BANYUWANGI, beritalima.com – Kepala Desa (Kades) di Banyuwangi, keluarkan kebijakan yang melawan putusan pejabat diatasnya. Yakni Gubernur Jawa Timur.
Kasus yang menabrak aturan konstitusi tersebut dilakukan oleh Kades Sumberagung, Kecamatan Pesanggaran, Banyuwangi, Vivin Agustin. Dengan dalih mengatasnamakan masyarakat, dia mengeluarkan surat yang melampaui kewenangannya. Yaitu Surat Rekomendasi Pencabutan Izin Tambang Emas PT Bumi Suksesindo (PT BSI).
Padahal, sesuai Undang-Undang No 23 Tahun 2014 tentang Pemerintah Daerah, terkait perizinan tambang, sudah jelas menjadi kewenangan Pemerintah Provinsi. Akibat perbuatan tersebut, Kades Vivin pun akhirnya dipanggil oleh Asisten Pemerintahan Pemerintah Kabupaten (Pemkab) Banyuwangi.

**Data hasil ekstraksi**
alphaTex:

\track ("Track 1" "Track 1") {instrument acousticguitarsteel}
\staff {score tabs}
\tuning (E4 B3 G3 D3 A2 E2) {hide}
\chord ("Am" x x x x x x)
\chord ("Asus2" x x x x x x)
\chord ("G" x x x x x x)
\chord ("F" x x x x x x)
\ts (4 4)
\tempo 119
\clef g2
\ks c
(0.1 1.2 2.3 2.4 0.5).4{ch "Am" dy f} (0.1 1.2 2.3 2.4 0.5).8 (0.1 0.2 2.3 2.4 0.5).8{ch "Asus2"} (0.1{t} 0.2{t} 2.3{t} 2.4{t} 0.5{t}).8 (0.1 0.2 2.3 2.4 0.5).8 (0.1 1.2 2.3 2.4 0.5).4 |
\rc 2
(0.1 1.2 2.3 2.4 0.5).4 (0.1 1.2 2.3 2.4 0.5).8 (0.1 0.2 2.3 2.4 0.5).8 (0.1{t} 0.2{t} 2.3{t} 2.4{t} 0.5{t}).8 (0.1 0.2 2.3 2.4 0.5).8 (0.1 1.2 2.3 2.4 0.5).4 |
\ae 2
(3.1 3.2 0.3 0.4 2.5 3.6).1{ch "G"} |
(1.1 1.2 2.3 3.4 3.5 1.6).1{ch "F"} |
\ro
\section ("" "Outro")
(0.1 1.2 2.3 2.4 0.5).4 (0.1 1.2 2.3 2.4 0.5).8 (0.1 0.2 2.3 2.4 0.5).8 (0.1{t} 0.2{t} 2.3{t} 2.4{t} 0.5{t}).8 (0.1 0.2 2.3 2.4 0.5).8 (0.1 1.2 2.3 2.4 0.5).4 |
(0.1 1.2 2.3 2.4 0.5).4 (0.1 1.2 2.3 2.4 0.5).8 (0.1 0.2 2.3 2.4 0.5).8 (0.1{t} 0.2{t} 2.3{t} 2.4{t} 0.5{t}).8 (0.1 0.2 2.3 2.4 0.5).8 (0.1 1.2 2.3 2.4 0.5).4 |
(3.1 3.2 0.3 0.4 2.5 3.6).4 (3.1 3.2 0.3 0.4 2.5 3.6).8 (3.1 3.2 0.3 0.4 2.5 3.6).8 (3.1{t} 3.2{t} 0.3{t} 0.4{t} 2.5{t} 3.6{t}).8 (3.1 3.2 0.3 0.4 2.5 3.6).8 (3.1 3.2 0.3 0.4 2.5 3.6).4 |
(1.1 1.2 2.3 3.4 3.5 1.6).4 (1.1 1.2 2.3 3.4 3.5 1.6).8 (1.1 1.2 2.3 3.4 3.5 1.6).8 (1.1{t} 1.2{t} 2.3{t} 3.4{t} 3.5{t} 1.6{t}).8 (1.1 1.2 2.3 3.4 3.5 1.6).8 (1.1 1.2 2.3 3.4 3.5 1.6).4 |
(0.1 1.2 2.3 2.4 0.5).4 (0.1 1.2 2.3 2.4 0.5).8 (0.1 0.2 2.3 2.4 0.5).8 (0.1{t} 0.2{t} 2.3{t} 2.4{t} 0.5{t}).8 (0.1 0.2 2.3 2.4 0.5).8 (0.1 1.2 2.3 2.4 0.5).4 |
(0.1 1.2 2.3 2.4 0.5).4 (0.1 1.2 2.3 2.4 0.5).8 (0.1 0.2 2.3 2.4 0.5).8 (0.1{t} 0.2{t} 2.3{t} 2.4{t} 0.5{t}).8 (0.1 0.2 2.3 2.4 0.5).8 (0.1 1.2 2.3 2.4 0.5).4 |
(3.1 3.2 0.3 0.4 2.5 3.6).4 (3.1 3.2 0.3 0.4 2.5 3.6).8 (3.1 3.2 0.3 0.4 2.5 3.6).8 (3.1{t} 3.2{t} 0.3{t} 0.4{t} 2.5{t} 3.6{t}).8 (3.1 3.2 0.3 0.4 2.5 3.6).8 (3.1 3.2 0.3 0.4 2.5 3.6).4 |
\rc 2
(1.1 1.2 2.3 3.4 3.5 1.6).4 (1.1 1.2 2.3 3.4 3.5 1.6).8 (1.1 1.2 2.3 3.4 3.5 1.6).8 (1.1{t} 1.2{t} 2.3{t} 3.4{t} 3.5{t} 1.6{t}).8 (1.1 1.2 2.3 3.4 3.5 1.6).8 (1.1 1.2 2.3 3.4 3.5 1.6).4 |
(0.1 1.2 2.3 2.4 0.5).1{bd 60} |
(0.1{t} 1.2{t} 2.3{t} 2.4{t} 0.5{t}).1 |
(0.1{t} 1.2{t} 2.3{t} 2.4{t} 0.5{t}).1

**Instruksi**
Bisakah Anda menyunting bagian berita tentang Kades Sumberagung di antara "BANYUWANGI, beritalima.com –" dan "Kabupaten (Pemkab) Banyuwangi.", termasuk kedua ujungnya, dengan mengganti "dalih" menjadi "alasan"?

**Tanggapan berikut**
BANYUWANGI, beritalima.com – Kepala Desa (Kades) di Banyuwangi, keluarkan kebijakan yang melawan putusan pejabat diatasnya. Yakni Gubernur Jawa Timur.
Kasus yang menabrak aturan konstitusi tersebut dilakukan oleh Kades Sumberagung, Kecamatan Pesanggaran, Banyuwangi, Vivin Agustin. Dengan alasan mengatasnamakan masyarakat, dia mengeluarkan surat yang melampaui kewenangannya. Yaitu Surat Rekomendasi Pencabutan Izin Tambang Emas PT Bumi Suksesindo (PT BSI).
Padahal, sesuai Undang-Undang No 23 Tahun 2014 tentang Pemerintah Daerah, terkait perizinan tambang, sudah jelas menjadi kewenangan Pemerintah Provinsi. Akibat perbuatan tersebut, Kades Vivin pun akhirnya dipanggil oleh Asisten Pemerintahan Pemerintah Kabupaten (Pemkab) Banyuwangi.